Имя это было частью книги, взятой напрокат с развала, неотрывное от того, прошлого времени, а не нынешнего, оно не имело ничего общего с сегодняшним днем, в котором я приехал в Мадрид, чтобы убить совершенно незнакомого человека, если не считать знакомства с печальным выражением его лица и чередой имен, которые он последовательно использовал на протяжении своего длительного подпольного существования. Эусебио Сан-Мартин — одно из них, а еще Альфредо Санчес-и-Андраде — Рольдан Андраде — с этим именем он жил в последние годы, и с ним он умрет. Чтобы я мог узнать его почерк, мне показали несколько написанных его рукой сообщений и то ли пароли, то ли распоряжения, отличавшиеся диковинным казенным синтаксисом, на оборотной стороне билета метро. Меня проинформировали: этот тип обладает хитростью человека-невидимки, в меткости стрельбы ничем не уступает мне, а еще умеет скрываться и бесследно, как тень, исчезать. Однажды ночью, в одном окутанном туманом итальянском городке, куда я прилетел из Милана, мне показали его фото: корпулентный мужчина в широких плавках, обтягивающих круглый животик, на берегу Черного моря обнимает женщину и грустную девочку в локонах и улыбается — не то чтобы с недоверием, но и без радости — прямо в объектив фотокамеры, глядя в глаза тому, кто сейчас, несомненно, ему уже враг и где-то, то ли в Праге, то ли в Варшаве, нетерпеливо ожидает сообщения, что вынесенный приговор приведен в исполнение.

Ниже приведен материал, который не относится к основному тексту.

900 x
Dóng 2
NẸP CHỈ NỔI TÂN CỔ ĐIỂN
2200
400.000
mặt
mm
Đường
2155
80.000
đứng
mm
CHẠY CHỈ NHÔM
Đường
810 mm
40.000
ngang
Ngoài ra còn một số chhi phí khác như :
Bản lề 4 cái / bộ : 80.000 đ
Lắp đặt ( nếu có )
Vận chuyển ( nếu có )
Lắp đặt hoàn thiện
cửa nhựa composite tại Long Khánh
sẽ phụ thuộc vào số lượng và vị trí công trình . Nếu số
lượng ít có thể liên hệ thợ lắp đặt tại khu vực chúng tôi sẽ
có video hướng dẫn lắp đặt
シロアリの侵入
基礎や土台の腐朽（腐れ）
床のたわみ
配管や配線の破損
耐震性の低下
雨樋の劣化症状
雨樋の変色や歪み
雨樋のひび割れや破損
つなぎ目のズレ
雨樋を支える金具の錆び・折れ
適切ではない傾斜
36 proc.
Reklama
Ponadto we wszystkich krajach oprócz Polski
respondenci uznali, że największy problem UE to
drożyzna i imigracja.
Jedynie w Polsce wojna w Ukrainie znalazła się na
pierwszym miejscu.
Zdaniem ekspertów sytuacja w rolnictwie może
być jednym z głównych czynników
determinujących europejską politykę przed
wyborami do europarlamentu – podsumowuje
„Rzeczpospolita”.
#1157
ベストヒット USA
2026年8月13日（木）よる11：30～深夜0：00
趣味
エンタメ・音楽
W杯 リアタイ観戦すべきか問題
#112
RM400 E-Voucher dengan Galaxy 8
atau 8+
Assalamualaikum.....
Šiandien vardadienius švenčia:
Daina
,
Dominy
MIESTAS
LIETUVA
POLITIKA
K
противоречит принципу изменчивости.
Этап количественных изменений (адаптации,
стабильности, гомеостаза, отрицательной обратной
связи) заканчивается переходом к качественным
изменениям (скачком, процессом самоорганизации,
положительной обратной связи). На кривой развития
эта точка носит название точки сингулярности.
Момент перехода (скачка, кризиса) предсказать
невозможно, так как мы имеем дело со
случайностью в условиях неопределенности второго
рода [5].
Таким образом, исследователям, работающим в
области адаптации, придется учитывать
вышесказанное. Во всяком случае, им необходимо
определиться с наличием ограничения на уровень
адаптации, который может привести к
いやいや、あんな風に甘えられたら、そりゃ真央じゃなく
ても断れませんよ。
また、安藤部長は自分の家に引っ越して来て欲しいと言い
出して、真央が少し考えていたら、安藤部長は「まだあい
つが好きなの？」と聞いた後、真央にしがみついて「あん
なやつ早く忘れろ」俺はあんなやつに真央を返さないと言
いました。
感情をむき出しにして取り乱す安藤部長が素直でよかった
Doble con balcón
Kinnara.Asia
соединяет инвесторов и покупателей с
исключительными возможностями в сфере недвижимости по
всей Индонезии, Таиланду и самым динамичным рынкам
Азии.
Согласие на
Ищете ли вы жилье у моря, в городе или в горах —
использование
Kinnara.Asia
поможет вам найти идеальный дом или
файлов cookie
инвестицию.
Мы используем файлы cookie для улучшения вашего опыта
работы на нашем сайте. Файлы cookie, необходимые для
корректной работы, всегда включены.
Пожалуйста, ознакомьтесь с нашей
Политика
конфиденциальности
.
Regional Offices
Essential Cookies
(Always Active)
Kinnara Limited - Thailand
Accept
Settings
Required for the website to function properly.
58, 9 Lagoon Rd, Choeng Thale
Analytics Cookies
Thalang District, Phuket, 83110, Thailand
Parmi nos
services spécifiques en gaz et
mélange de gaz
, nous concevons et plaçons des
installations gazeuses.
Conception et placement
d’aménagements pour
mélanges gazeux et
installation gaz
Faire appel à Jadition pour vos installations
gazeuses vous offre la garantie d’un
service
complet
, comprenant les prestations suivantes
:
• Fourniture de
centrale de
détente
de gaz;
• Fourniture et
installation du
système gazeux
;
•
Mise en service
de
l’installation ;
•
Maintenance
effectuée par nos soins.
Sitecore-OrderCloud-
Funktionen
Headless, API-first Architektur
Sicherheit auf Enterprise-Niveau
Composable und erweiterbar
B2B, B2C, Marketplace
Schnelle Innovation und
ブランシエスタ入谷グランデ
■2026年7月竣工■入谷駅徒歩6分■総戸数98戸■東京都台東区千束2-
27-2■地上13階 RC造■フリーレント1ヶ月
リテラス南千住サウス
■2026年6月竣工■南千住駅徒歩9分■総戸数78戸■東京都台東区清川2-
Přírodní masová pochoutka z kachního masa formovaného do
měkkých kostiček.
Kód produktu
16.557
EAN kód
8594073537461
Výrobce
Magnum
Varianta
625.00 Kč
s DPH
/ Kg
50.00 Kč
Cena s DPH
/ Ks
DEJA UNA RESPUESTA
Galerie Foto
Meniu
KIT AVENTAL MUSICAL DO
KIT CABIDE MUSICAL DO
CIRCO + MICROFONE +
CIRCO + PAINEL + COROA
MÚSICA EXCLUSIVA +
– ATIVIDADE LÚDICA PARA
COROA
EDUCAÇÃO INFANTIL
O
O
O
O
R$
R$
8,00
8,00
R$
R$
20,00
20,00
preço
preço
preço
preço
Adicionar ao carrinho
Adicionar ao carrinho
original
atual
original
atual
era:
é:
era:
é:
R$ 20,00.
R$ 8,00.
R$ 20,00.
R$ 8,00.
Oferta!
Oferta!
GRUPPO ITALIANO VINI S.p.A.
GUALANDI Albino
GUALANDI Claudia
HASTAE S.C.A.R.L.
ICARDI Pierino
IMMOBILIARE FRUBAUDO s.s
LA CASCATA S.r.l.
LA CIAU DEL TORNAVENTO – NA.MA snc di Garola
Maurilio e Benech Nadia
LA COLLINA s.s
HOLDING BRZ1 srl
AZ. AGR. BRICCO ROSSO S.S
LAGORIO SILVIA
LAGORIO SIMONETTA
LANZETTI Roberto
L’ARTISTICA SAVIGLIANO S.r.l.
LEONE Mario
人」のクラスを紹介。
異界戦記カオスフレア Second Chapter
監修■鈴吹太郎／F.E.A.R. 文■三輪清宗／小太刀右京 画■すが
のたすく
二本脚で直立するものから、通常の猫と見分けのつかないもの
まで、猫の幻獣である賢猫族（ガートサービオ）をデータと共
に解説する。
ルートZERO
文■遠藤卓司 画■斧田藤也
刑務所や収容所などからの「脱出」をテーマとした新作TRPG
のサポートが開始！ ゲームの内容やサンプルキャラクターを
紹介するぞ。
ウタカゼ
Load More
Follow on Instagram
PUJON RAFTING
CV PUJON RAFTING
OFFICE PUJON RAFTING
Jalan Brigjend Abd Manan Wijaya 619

Мне выдали фотокарточку, запечатанный конверт с паспортом, которого он так ждет, чтобы получить шанс бежать за границу, а также пачку столь непривычных для меня испанских банкнот. Паспорт и деньги, которые он запросил, — наживка, но меня предупредили, что я должен быть осторожен, потому что он наверняка уже о чем-то подозревает.

И прибавили, что никто, кроме меня, не обладает объективной возможностью без особого риска въехать в страну и убрать его. К тому же они напомнили о моем прошлом и том, что произошло много лет назад, о моем британском паспорте и разглядывали меня с восхищением или же с легким неодобрением, скашивая глаза на диковинку — белый плащ у меня на плечах и белоснежные манжеты сорочки с золотыми запонками. Больше они меня ни о чем не просили и ничего не предложили мне взамен, не потратившись на обещания включить в светлом будущем мое имя в каталог героев. Когда я вошел, за столом сидел человек в темном костюме, с очками в металлической оправе на носу, на столе стояла бутылка минеральной воды. Подняв голову, он улыбнулся мне, будто узнавая, хотя и не до конца, словно некая болезнь глаз мешала ему рассмотреть черты моего лица в деталях. Были там и другие — за его спиной, в темноте. Они тоже пожали мне руку, называя меня капитаном, невосприимчивые как к ходу времени, так и к результатам той достопамятной и проигранной войны, когда я действительно непродолжительное время был капитаном. Все, как на подбор, одеты были чистенько, но с затхлой опрятностью старомодных манекенов и казались чрезвычайно бледными, будто только что вышли из душных контор и однообразных предместий Восточной Европы, и неловкими, словно воскрешенные покойники, которых удалось вернуть к жизни, но они, как оказалось, уже утратили навыки самых обычных действий: как люди ходят, как одеваются, как курят сигареты.